А уже через полчаса, загрузив зачем-то в багажник пустую молочную флягу на двадцать литров, мы выехали на обещанную вчера пасеку. Ну их, эти места силы, слишком сложно это все, и хорошо, что можно положиться на Костю и не задумываться о таких жутковатых вещах самой. Кажется, ощущение от моря слишком остро на меня повлияло. Пока что — а если точней, пока я беременна — мне совсем не хотелось повторять.
То ли дело пчелы, мед, много цветов… и много ингредиентов! Тот же мед, прополис, маточное молочко, воск, пыльца, перга — настоящий клад. Я вся была в предвкушении, тем более что Александра Ивановна сама предложила поговорить с пасечником, дедом Павлом, чтобы он включил меня в список постоянных покупателей. Пасека большая, не одного мастера обеспечит.

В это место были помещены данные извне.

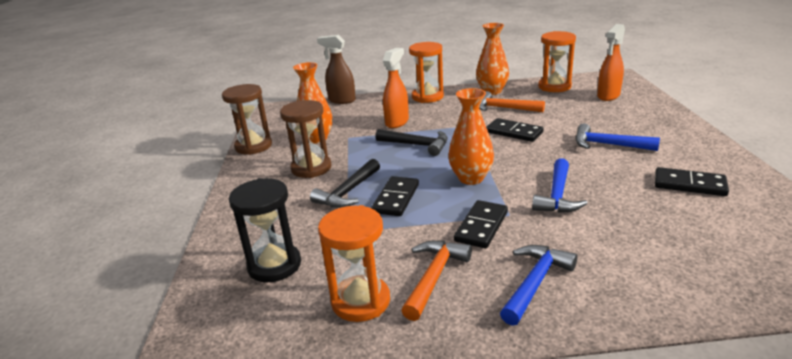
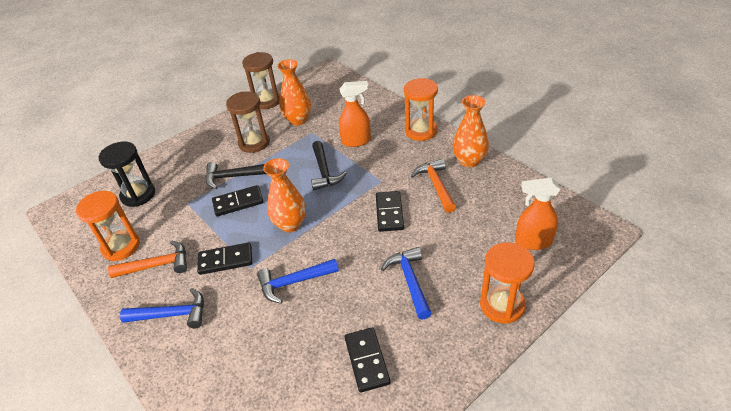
camera: 55 degrees right, 15 degrees up
brown spray bottle [317,35,356,104] -> none
orange hourglass [538,31,576,92] -> orange hourglass moved to [480,242,535,324]

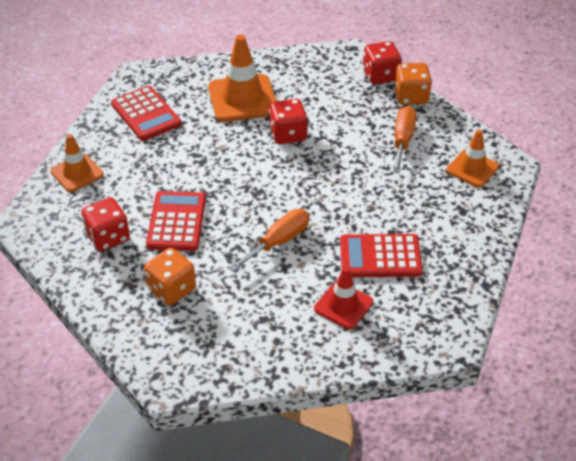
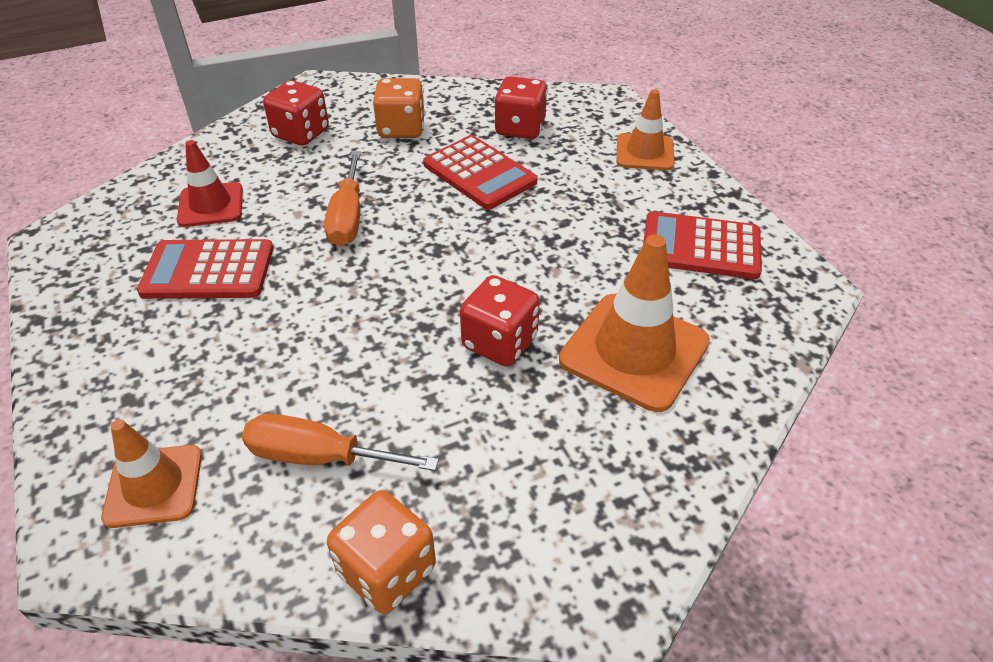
camera: 135 degrees right, 0 degrees up
red calculator [340,234,423,277] -> red calculator turned 135 degrees counterclockwise [137,239,273,299]
red dice [363,41,402,85] -> red dice moved to [263,80,329,146]
orange screwdriver [393,106,417,173] -> orange screwdriver turned 135 degrees clockwise [242,414,439,471]

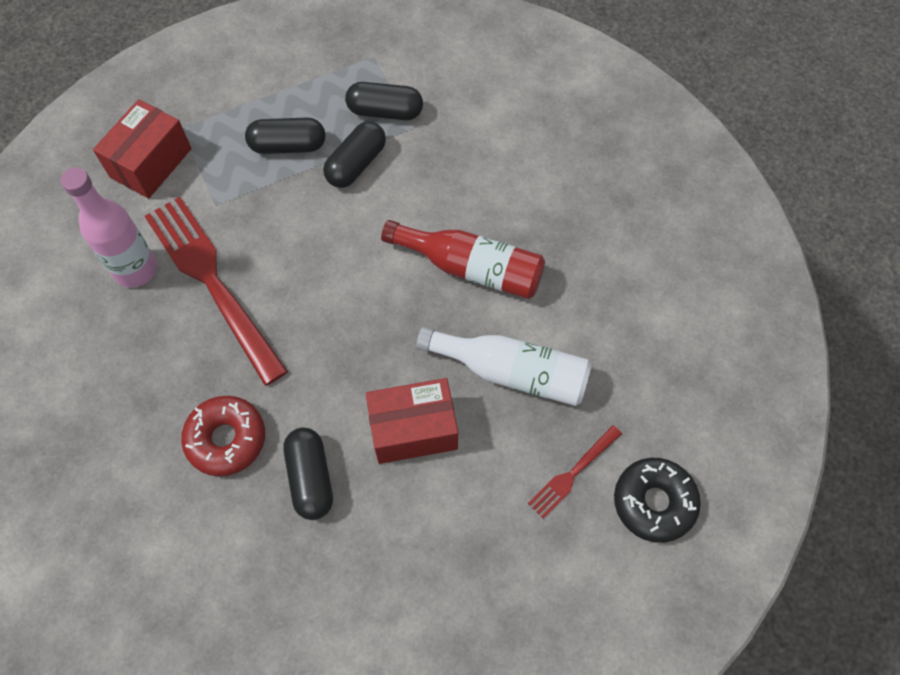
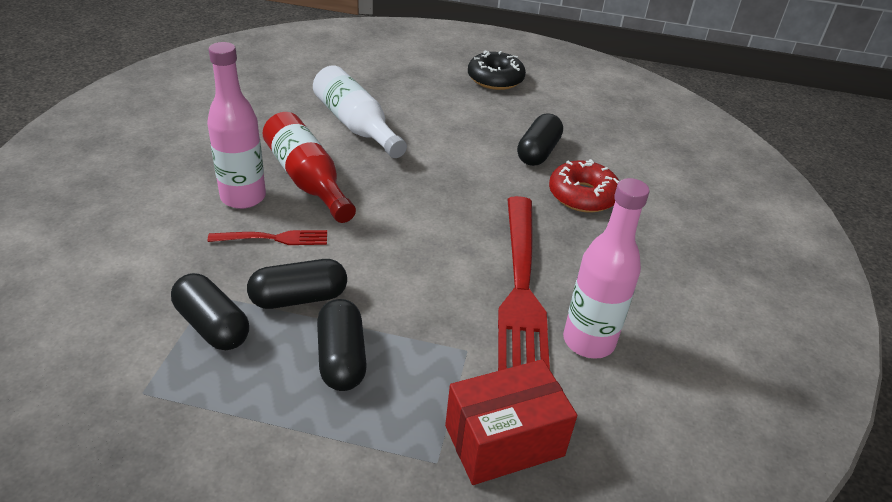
camera: 145 degrees left, 25 degrees down
black capsule [245,117,325,154] -> black capsule turned 45 degrees clockwise [317,299,367,391]
red box [366,378,458,464] -> none
red fork [528,425,622,519] -> red fork moved to [208,230,327,245]
black donut [614,458,701,543] -> black donut moved to [468,50,526,90]
none -> pink bottle [207,42,266,209]

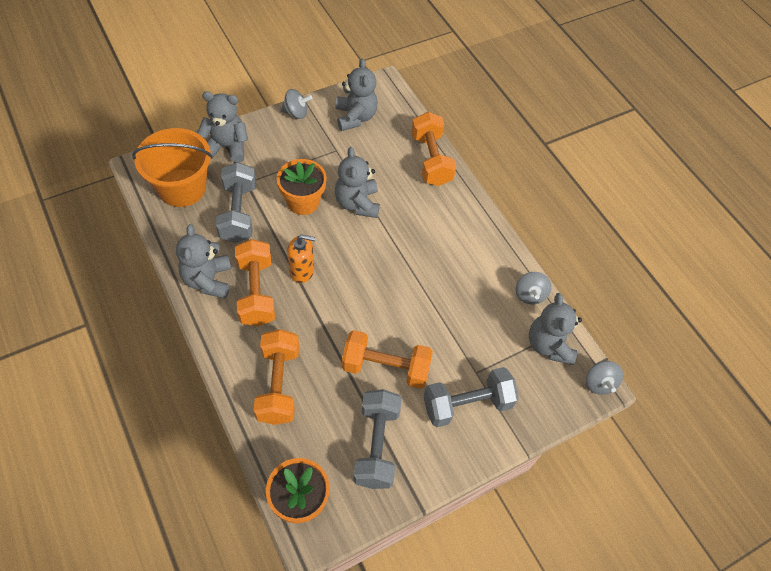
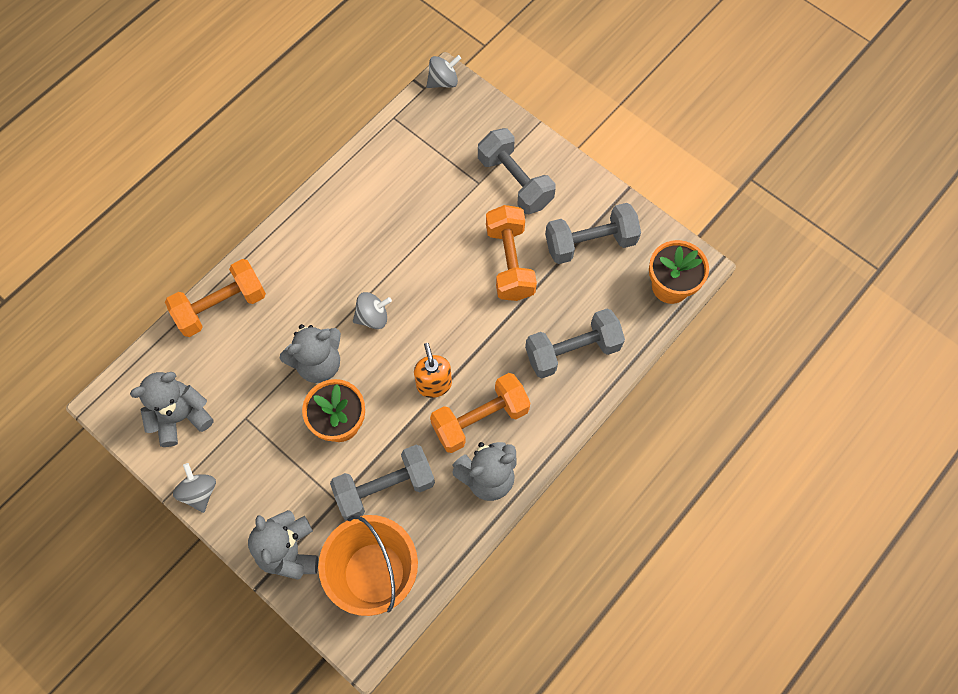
camera: 105 degrees left, 10 degrees up
orange dumbbell [254,329,299,425] -> grey dumbbell [525,308,625,378]
grey spinning top [516,272,552,305] -> grey spinning top moved to [353,292,392,329]
grey teddy bear [529,293,582,365] -> none

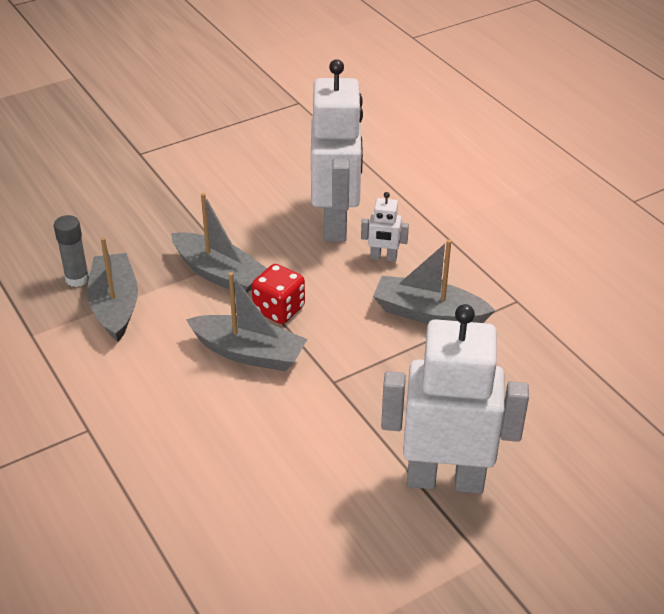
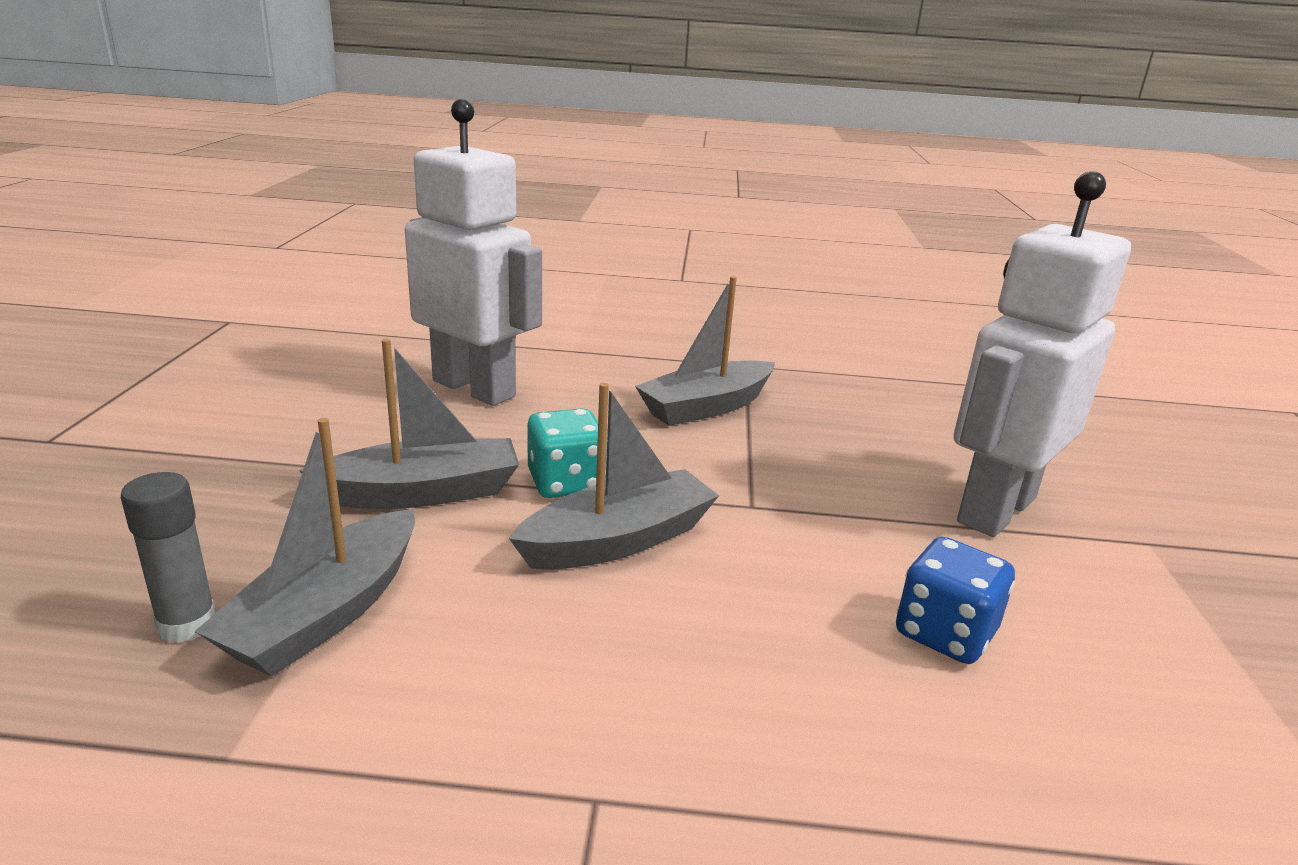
camera: 55 degrees left, 15 degrees down
grey boat [87,237,138,342] -> grey boat turned 90 degrees counterclockwise [194,418,415,676]
red dice [251,264,305,324] -> turquoise dice [527,408,607,498]
white robot [361,192,409,262] -> none
none -> blue dice [896,537,1015,664]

Полыхнуло, когда мы уже подъехали к огораживавшему двор плетню. То есть, сначала мы услышали детский рев, потом — женский испуганный визг, а потом тюлевые занавески на распахнутом окне вспыхнули и опали пеплом, Костя, коротко ругнувшись, выскочил из машины и метнулся в дом, а меня Полева взяла за руку и приказала:
— Сиди, мы там лишними будем.
Хотя сама тут же вышла. Но сделала лишь несколько шагов к дому и осталась стоять. Я почти физически чувствовала ее напряжение и сама, кажется, даже дышала через раз: сидела, сжав в кулаках легкую ткань летней юбки, и ждала непонятно чего. И чуть в обморок не упала от облегчения, когда на крыльце появился Костя.
Дальнейшее врезалось в память какими-то рваными, отдельными кусками. Истерично плачущая юная женщина, прижимающая к себе спящего малыша в ползунках — Александра Ивановна подхватывает ее и помогает сесть на ступеньку крыльца. Трясущиеся руки деда-пасечника — Костя подает ему кружку с водой, но половина льется мимо рта, на рубаху. Резкое:
— Марина, у тебя настойка с собой? Налей.